C’était agréable d’être de retour sur scène

La réalité est perçue par les définitions que nous donnons ; les lignes noires et blanches que nous traçons sur une toile grise. Ainsi, dans le domaine de la communication, le message est contrôlé par le maître des mots – par celui qui définit le langage qui guide notre discours social.

Qui contrôle les définitions des concepts que nous utilisons dans la recherche agricole et alimentaire ?
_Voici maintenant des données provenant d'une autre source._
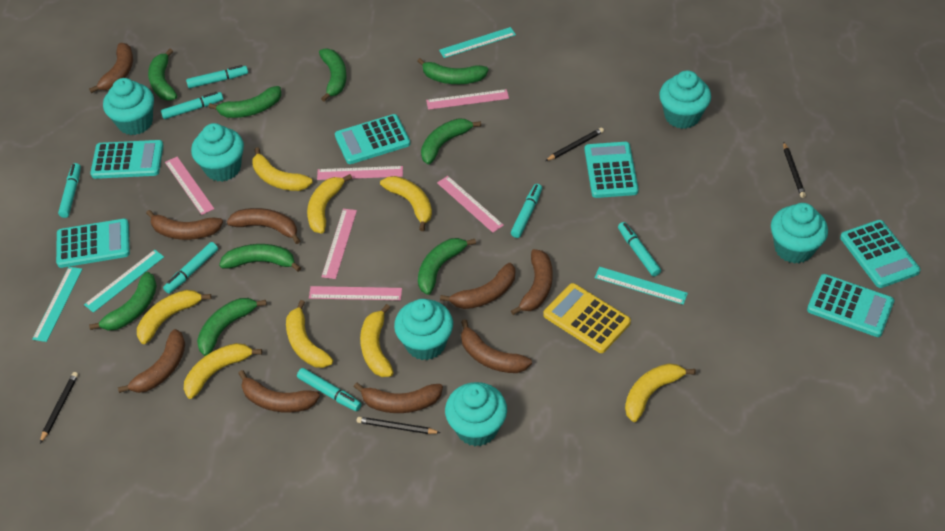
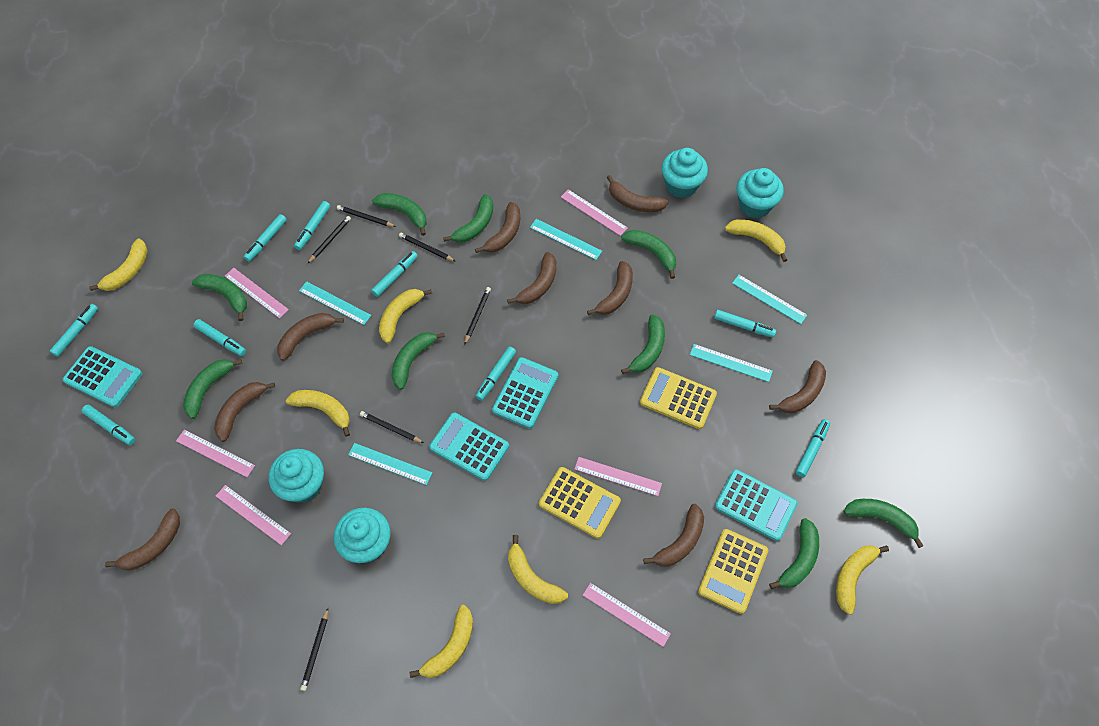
black pencil: [40,372,78,443] [357,417,441,434] [545,128,604,161] [783,142,806,198] = 4 -> [300,608,328,691] [308,216,351,263] [337,205,396,227] [360,411,424,443] [399,232,455,261] [464,287,491,345] = 6
turquoise calculator: [56,219,130,268] [90,140,163,179] [335,114,410,164] [584,142,638,198] [807,274,894,337] [840,220,921,288] = 6 -> [63,346,142,407] [429,413,509,481] [492,357,558,429] [715,469,798,541] = 4
turquoise cupcake: [103,78,154,135] [191,123,244,182] [394,299,453,360] [445,382,507,446] [659,70,711,129] [771,203,828,264] = 6 -> [269,449,324,503] [334,508,390,563] [662,148,708,198] [737,168,784,218] = 4
turquoise marker: [58,163,81,218] [161,92,223,119] [163,242,218,294] [186,65,248,88] [297,368,362,411] [511,184,542,238] [618,222,661,276] = 7 -> [50,304,98,357] [82,405,135,445] [193,319,246,356] [244,214,287,262] [294,201,330,250] [371,251,418,297] [476,346,516,401] [714,310,776,338] [796,419,830,477] = 9
turquoise ruler: [32,267,82,342] [84,250,164,313] [439,27,516,58] [595,267,688,305] = 4 -> [299,281,371,325] [348,443,432,485] [530,219,602,260] [690,344,773,382] [732,275,807,324] = 5
yellow banana: [137,290,211,344] [184,343,262,399] [252,147,313,191] [286,300,333,368] [307,174,352,234] [360,304,394,377] [380,176,432,231] [625,363,696,422] = 8 -> [89,238,148,291] [286,390,350,437] [379,289,432,343] [409,605,473,678] [508,535,568,604] [725,219,787,262] [836,545,889,615] = 7
yellow calculator: [543,283,631,353] = 1 -> [539,467,621,539] [640,367,717,429] [698,529,768,614] = 3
Cela peut sembler évident, mais à Bruxelles, de nombreuses questions relatives à l’alimentation et à l’agriculture sont problématiques en raison d’un mauvais lexique. Les définitions sont importantes dans la mesure où elles encadrent nos discussions politiques, nos réglementations et nos réactions émotionnelles. Les régulateurs commencent leur travail par des définitions et ont tendance à s’en servir pour limiter les problèmes ou pour trouver des solutions à des problèmes épineux. Parfois, une définition est concoctée en fonction d’intérêts et d’intentions : des termes officiels comme « chocolat belge » ou « bière allemande » se sont révélés bénéfiques au-delà des vraies industries nationales.
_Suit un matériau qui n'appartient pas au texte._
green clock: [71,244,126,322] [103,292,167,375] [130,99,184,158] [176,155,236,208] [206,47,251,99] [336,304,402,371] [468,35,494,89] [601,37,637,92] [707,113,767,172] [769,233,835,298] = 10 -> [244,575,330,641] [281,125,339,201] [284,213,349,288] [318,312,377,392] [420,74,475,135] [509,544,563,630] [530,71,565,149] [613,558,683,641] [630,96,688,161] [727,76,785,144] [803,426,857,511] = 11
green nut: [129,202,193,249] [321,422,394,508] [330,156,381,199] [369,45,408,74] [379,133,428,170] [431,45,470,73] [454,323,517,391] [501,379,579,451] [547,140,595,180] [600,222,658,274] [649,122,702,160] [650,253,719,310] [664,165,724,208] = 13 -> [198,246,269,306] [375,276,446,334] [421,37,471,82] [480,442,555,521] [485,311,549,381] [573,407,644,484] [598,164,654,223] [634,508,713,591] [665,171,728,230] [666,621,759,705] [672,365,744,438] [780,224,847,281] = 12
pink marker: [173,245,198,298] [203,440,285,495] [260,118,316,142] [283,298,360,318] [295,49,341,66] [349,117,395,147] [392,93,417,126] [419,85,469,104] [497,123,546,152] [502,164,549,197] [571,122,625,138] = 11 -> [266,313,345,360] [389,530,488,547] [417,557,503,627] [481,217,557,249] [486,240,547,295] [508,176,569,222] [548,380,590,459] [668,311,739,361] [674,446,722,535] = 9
Les opportunistes interviennent et définissent les mots ou les concepts à leur avantage, ajoutent des adjectifs et créent des dichotomies pour gérer les perceptions. Un substantif comme « chimique » a une connotation négative que les lobbyistes environnementaux peuvent aggraver avec des adjectifs comme « toxique », « industriel » ou « synthétique ». Un aliment biologique est alors défini avec des adjectifs tels que « naturel », « traditionnel » et « écologique » et nous pouvons voir comment la perception de la réalité peut facilement être abusée par ces opportunistes. Bienvenue à Bruxelles !

 

Définir une pomme de terre ?

Cela semble être une question évidente dans une salle comme celle-ci, mais certains débats récents peuvent remettre en question votre définition.
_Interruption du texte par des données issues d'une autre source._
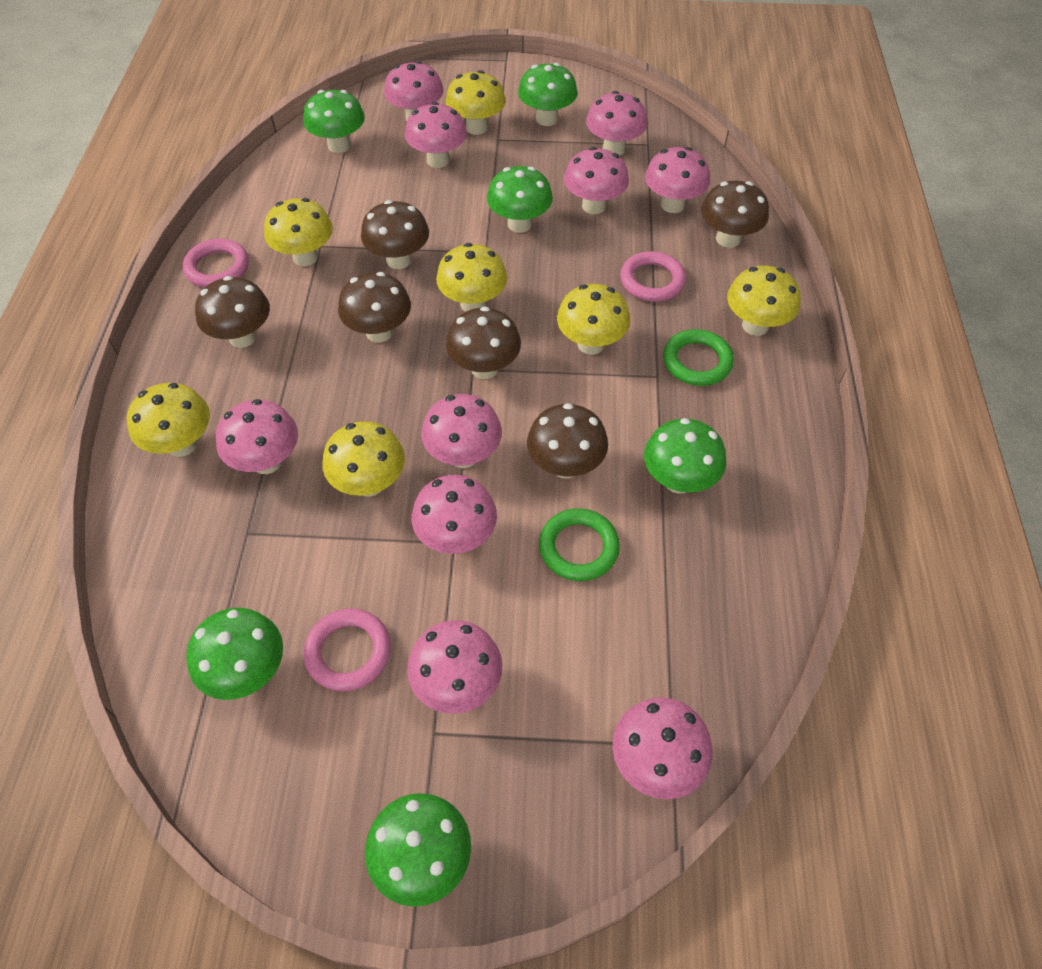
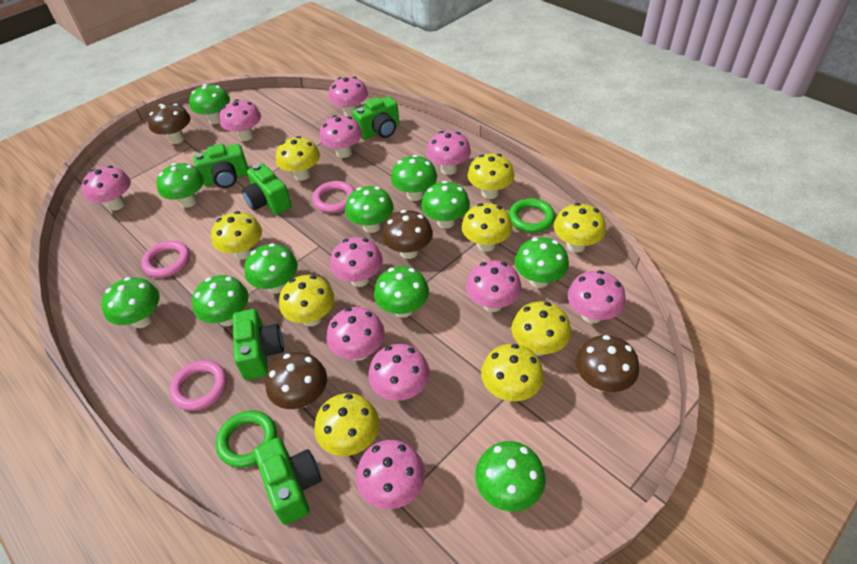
brown mushroom: [195,276,270,348] [338,272,411,343] [361,200,429,269] [446,307,521,379] [527,403,608,478] [701,181,769,248] = 6 -> [148,103,191,144] [266,352,327,409] [382,210,433,259] [575,335,639,392] = 4
green camera: none = 0 -> [194,144,249,188] [233,309,284,380] [242,163,292,215] [254,437,322,525] [352,96,399,139] = 5
green mushroom: [186,608,283,700] [303,90,365,153] [365,793,471,907] [487,166,553,233] [518,63,578,126] [644,418,726,494] = 6 -> [101,277,160,328] [156,163,204,208] [189,84,230,124] [192,275,248,326] [244,243,298,294] [345,186,394,233] [374,266,429,318] [391,155,437,201] [421,181,470,229] [475,441,546,512] [515,237,569,288] = 11
pink mushroom: [216,399,298,474] [384,61,444,121] [405,102,467,168] [407,620,502,714] [411,475,497,554] [421,394,502,468] [564,147,629,214] [586,91,647,156] [612,697,713,799] [645,147,710,213] = 10 -> [82,166,131,210] [219,99,261,141] [320,115,362,158] [327,307,385,361] [329,76,368,117] [330,237,383,287] [356,440,425,509] [368,344,430,401] [426,131,471,175] [466,260,522,312] [568,270,626,324] = 11
yellow mushroom: [127,383,210,457] [264,198,333,266] [323,421,405,497] [436,243,507,312] [446,70,506,135] [557,284,630,355] [727,266,801,336] = 7 -> [211,211,262,260] [276,136,320,181] [279,275,335,326] [314,393,380,456] [462,203,512,252] [467,153,514,199] [481,344,544,401] [512,302,571,356] [554,203,606,253] = 9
Les essais de Wageningen sur des pommes de terre cisgéniques résistantes au mildiou ont montré comment les nouvelles techniques d’amélioration des plantes pouvaient protéger une culture sans pesticides. Le lobby de l’industrie alimentaire biologique a toutefois exclu cette innovation de sa définition de la pomme de terre (même si la pomme de terre cisgénique a été croisée avec une pomme de terre sauvage d’Amérique du Sud – elle n’est pas transgénique).

Une pomme de terre GM est définie de manière à la distinguer des pommes de terre obtenues de manière conventionnelle et, ainsi, elle est effectivement exclue de l’Union européenne. À quel point de la modification cesserait-elle d’être définie comme une pomme de terre et ressemblerait-elle davantage à un poisson ? Qu’en est-il des pommes de terre biofortifiées ? Comme dans le cas du riz doré, les définitions sont importantes.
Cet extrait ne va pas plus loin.